Intraoperative Control
A new technology introduced into TKA is computer-assisted surgery (CAS). Computer navigation improves the precision of postoperative alignment after TKA [98]. Despite this effect, patients who underwent navigated TKA did not exhibit improved clinical results at two years when compared with patients who had been managed with conventional TKA. Studies do not reveal early benefit of navigated TKA, and long-term studies are needed to reveal improvements in survival derived from the improvement in limb alignment [99]. Disadvantages are the longer operating time, a learning curve of about 25–30 operations, and the costs of the new technology.

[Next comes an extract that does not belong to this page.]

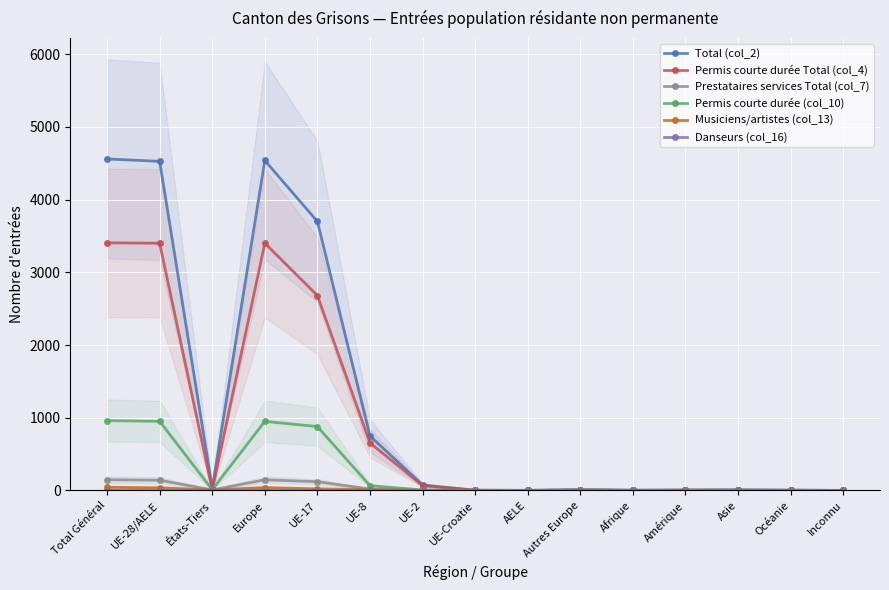

At UE-17, list the series in order from smallest to largest.

Danseurs (col_16), Musiciens/artistes (col_13), Prestataires services Total (col_7), Permis courte durée (col_10), Permis courte durée Total (col_4), Total (col_2)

Another new technique relies on patient-specific cutting blocks, which are designed by using the patients MRI or computer tomography as template. These individual cutting blocks allow a precise bone resection adapted to the unique shapes and angles of the joint. Surgery is facilitated, blood loss may be reduced, and the duration of operation is shortened. Disadvantages of this new technology are the additional costs for the cutting block and the fact that the technique relies purely on bony landmarks without paying attention to the ligament balance.
Due to the development of surgical techniques and improved implant technology, the outcome and function of TKA have improved. For successful outcome, good alignment of the tibial and femoral components (as well as correct patella tracking) is essential, leading to lower wear of the prosthesis [100]. TKA has become a successful treatment for advanced and symptomatic knee OA, particularly in elderly patients. Many new developments and designs have been presented and brought to the “medical market” during recent years. They are scientifically interesting and must be followed carefully. Nevertheless, most fall short of proving clinical improvement in the available followup period. Unfortunately, manufacturers regularly misapply these technologies for advertisement purposes, even though evidence of improvement regarding residual pain level, durability of the arthroplasty, and knee function is not present.
Figure 4
Figure 4
Treatment of advanced knee OA by total knee arthroplasty (example without patella resurfacing).